David Mannes didn’t want Mannes to be a professional training school. He only wanted it to exist for the love of music. It was a community school initially, but eventually turned into a professional training program when his son made it big.

His son, who created kodachrome (the first color film for pictures and cinematography), helped fund Mannes for many years off the proceeds of his invention, providing the foundation to make Mannes a professional training school.

So you had a school trying to adhere to the idea of small, of intimate, of deep, and to continue to be there for the love of music.

These things often run in conflict with cold hard business issues.

So in some ways Mannes is an outlier. The fact that it survived and thrived speaks well to the resiliency of classical music and tradition.

At the same time, I think everyone in the Mannes community needs to be more mindful of the actual changes that took place.

What we are proposing here today, while they may be more changes at once than before, is indicative of our true nature – Mannes has always been changing.

In fact, this is the fourth move. It went from being a community music school to becoming a professional training school.

There is something to be said about looking at the resilience of the school. I think more about David Mannes, more than anyone else, about his love for music, and how he wanted to instill that.

Mannes always in a way was a place that was smaller than Juilliard, smaller than the Manhattan School of Music, it was always a little engine that could.

With this new plan, we want to connect Mannes to the New School and enable it do things that will leapfrog beyond the smaller, intimate ideal of the conservatory without losing it.

I’m not as worried about the size issue, I’m worried about these kind of questions:

“Do you believe in people?

“Are you about people? 

“Do you care about the students intensely?”

I don’t think the scale determines that.

I think that’s about how you feel about people, about having heart, about your commitment to honor the fact that students are investing their lives and money into you.

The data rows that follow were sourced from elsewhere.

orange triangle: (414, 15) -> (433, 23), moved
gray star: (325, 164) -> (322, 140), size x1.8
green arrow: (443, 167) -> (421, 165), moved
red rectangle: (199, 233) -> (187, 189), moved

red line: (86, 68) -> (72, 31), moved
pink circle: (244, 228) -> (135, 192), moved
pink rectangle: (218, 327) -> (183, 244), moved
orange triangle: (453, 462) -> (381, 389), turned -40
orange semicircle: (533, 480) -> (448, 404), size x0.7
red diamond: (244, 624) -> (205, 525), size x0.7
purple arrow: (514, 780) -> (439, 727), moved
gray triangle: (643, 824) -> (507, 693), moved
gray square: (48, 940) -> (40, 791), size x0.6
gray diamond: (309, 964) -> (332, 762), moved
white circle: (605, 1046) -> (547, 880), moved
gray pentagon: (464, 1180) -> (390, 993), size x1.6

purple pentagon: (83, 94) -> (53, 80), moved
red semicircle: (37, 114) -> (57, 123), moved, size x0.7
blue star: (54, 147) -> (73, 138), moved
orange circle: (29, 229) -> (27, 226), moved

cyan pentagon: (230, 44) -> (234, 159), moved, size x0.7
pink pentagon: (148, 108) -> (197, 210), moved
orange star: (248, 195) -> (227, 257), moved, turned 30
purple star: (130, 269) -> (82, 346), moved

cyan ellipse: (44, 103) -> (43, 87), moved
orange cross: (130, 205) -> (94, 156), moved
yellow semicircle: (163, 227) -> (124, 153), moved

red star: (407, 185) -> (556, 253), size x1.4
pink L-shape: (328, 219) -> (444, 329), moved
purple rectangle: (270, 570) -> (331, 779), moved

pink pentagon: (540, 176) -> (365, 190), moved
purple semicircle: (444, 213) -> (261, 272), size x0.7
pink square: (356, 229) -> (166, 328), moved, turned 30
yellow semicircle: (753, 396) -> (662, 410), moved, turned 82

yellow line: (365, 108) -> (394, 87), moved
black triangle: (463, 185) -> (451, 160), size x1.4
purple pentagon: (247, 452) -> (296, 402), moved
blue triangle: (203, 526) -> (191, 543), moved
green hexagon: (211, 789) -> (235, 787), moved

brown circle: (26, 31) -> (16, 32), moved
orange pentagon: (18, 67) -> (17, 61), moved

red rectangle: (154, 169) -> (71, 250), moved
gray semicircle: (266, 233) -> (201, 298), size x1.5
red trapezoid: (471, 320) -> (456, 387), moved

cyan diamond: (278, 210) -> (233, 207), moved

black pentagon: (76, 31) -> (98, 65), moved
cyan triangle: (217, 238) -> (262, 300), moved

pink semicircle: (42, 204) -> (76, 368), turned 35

Part VI. Richard Kessler’s Legacy As Dean of  Mannes

One last question, and it’s more about you Richard. What would you like your legacy to to be here? When it’s all said and done, when you retire, or move to a different place. What would you like it to be?

Legacy…

I think I would like my legacy to be, some sense that I helped to develop and further a community that…that asked questions. That wasn’t afraid to confront the status quo and makes changes when changes are necessary.

That somehow, I helped make Mannes become a more evolutionary and constantly evolving institution.

Some people are asking “when are you going to stop? How many changes can you make, aren’t you going to stop at some point?”

The answer is no – change is a constant.

So I would like my legacy to be this:

Helping Mannes become more of a place with a reflective culture, and in the reflection wasn’t afraid, at all, to make changes, never allowing tradition to stand in the way – ever – of serving its students the best possible education in whatever the time dictated.

If I could do that, I could be happy with that.